NEW YORK — Former Texas representative and 2020 Democrat presidential candidate Beto O’Rourke told black voters Wednesday that systemic racism is partly responsible for black mothers and their infants dying at a higher rate than their white counterparts.
Speaking to a predominantly African American audience at Al Sharpton’s National Action Network convention at the Sheraton Times Square hotel, O’Rourke said that even when women of color have access to health care their lives and that of their infants continue to be impacted by systemic racism.
“We have an infant mortality discrepancy between white and black America that is worse today than it was in 1850, 15 years before the abolition of slavery,” he said.
Infant mortality, according to the CDC, is the death of an infant before his or her first birthday. The infant mortality rate is the number of infant deaths for every 1,000 live births.
“We have a maternal mortality crisis in this country. It is three times as deadly for women of color,” O’Rourke continued.
“And it is not just owing to the fact that we do not have universal health care for every American, which we must. And it’s not just to blame on the state of Texas, the epicenter of the maternal mortality crisis that has shut down more than a quarter of its family planning clinics, denied so many women the right to a cervical cancer screening, family planning help or a provider of any kind,” he said.
“It is the way that this country was founded. It is the system in which these women are living right now. The daily weathering that they endure when even they are able to get health care, it is not sufficient, it is not enough and it only begins to help to explain these discrepancies,” he said.
A year ago, The New York Times reported that in 1850, when babies died so often parents regularly waited a year before naming them, the black infant-mortality rate was 340 per 1,000, while for whites, the rate was 217 per 1,000. Recent government data now shows that black infants in America are now more than twice as likely to die when compared with white infants despite advances in medical care. Some 11.3 black babies die per 1,000, compared with 4.9 per 1,000 white babies.
The CDC says more than 22,000 infants died in the United States in 2017. The five leading causes of infant death in 2017 were listed as: birth defects, preterm birth and low birth weight, maternal pregnancy complications, sudden infant death syndrome, and injuries.
The Maternal Health Task Force at the Harvard Chan School, also noted that black women in America die at a rate that ranges from three to four times the rate of their white counterparts — 42 deaths per 100,000 live births among black women versus 12 deaths per 100,000 live births among white women as of 2010. It is a disparity that has remained unchanged for the past six decades.
After much lobbying from activists, such as Charles Johnson IV, son of TV Judge Glenda Hatchett who lost his wife, Kira, at the Cedars-Sinai Medical Center in Los Angeles after a scheduled C-section more than two years ago, Congress unanimously approved a bill that was signed into law by President Donald Trump last December to investigate America’s growing maternal mortality rate.
The bill, H.R. 1318, Preventing Maternal Deaths Act of 2017, reauthorizes, amends, and expands the Safe Motherhood initiative within the Centers for Disease Control and Prevention, including authorizing support for State and Tribal Maternal Mortality Review Committees that meet certain requirements.

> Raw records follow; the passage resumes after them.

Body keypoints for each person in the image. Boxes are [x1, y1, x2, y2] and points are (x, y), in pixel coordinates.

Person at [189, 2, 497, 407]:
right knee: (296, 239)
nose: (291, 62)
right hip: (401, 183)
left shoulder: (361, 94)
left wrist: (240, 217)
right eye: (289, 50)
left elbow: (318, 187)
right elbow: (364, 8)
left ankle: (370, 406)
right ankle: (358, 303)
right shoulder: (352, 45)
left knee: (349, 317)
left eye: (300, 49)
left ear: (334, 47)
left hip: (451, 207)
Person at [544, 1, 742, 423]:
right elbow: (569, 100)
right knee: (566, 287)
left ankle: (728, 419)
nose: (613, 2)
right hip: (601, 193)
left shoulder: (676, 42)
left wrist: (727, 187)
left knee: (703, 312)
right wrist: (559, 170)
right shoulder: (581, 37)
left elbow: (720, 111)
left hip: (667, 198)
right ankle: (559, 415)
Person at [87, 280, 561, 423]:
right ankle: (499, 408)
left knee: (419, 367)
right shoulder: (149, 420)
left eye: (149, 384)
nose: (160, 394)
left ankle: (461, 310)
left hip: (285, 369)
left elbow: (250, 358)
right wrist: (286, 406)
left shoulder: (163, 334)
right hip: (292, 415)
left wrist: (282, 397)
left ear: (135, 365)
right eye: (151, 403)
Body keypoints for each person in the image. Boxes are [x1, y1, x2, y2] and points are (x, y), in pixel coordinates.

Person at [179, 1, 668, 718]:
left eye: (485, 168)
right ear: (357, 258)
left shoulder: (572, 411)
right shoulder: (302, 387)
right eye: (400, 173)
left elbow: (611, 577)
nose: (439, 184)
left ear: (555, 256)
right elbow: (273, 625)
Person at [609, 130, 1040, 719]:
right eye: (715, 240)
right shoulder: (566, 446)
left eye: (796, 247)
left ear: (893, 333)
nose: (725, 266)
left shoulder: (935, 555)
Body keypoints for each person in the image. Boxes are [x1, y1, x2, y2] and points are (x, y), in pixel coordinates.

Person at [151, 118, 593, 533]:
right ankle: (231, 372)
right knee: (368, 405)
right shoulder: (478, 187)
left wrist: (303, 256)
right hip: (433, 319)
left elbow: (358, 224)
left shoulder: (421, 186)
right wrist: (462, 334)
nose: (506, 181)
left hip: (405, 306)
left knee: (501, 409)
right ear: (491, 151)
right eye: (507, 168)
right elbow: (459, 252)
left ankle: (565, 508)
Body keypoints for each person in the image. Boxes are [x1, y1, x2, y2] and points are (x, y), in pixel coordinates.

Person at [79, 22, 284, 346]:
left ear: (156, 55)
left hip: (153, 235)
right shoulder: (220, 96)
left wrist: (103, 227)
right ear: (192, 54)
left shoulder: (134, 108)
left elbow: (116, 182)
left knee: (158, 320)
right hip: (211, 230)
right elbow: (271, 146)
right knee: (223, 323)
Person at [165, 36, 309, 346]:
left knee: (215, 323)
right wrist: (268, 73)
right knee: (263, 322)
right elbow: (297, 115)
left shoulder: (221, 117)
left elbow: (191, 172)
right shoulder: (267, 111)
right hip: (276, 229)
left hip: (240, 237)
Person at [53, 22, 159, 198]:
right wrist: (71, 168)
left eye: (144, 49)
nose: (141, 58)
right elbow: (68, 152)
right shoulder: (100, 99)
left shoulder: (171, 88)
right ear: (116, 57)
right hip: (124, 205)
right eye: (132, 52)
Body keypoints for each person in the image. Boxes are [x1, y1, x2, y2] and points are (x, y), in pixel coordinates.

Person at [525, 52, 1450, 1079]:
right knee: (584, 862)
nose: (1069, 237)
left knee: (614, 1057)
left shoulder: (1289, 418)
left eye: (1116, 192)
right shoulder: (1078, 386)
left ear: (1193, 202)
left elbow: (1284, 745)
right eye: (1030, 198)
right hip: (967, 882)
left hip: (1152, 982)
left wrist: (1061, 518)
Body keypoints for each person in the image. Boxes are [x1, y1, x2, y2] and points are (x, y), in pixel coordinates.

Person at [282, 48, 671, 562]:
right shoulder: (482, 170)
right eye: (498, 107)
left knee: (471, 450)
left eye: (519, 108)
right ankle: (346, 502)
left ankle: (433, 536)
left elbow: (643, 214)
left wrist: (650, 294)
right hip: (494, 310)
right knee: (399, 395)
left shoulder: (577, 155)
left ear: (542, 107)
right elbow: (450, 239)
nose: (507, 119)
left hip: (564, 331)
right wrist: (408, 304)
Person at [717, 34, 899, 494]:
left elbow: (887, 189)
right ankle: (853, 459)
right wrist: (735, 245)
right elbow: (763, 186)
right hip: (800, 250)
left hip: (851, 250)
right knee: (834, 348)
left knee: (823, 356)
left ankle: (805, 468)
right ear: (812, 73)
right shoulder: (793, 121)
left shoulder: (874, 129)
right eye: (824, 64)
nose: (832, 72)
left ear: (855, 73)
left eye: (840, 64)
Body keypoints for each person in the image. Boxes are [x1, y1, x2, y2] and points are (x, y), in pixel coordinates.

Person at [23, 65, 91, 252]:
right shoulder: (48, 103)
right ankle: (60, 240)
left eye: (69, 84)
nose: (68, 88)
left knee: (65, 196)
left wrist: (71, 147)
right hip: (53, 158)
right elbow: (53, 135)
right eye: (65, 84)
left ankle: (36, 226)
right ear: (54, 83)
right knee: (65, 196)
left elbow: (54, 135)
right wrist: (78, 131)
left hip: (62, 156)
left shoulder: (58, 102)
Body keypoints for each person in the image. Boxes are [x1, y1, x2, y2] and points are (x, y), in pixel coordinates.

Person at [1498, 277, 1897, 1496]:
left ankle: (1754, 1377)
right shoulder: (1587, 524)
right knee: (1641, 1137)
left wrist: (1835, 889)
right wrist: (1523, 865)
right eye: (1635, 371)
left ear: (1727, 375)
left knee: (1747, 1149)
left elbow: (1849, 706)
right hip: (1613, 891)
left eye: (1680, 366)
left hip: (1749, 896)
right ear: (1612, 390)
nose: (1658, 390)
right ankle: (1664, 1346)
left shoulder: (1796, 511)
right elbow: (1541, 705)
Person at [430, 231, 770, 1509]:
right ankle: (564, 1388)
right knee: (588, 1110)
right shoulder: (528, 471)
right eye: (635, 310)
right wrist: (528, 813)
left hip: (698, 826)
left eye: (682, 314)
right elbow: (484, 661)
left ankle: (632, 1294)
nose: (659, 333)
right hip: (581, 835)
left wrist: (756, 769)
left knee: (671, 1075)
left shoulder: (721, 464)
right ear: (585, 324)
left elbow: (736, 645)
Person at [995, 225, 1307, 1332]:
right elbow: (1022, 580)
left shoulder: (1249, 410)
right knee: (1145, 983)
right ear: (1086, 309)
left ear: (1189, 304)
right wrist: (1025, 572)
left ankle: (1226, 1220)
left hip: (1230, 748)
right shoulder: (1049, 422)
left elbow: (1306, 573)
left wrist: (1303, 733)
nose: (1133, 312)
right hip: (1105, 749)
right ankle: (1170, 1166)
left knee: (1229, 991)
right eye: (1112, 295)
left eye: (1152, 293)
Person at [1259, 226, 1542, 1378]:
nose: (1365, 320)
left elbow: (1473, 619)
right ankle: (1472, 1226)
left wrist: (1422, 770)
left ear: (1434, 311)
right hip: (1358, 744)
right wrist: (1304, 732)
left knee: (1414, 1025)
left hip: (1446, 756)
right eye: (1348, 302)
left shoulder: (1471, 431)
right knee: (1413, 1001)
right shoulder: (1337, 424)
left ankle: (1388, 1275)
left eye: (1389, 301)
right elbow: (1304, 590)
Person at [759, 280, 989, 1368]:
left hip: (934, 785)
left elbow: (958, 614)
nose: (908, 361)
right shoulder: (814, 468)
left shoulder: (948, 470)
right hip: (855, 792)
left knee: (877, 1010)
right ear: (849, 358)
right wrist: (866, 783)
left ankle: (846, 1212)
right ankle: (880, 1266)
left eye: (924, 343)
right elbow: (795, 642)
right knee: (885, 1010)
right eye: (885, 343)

Rep. Jaime Herrera Beutler, R-Wash., who is one of the original sponsors of the bill, dedicated it to the “mothers who we have lost,” such as Johnson’s wife, when Congress passed the bill last year.
Beutler explained that the U.S. is ranked 47th globally for maternal mortality, and has a record on the issue that is worse than Iran’s.
“Many are shocked to learn that the U.S. has not only the worst maternal mortality rate in the entire developed world but that these rates are on the rise. Seriously folks, we’re worse than Iran,” she said.
“Every year between 700 and 900 maternal deaths occur in the United States and I’ve seen tears brought to the eyes of many a colleague when they learn that over 60 percent of these deaths could have been prevented, according to the CDC,” she explained.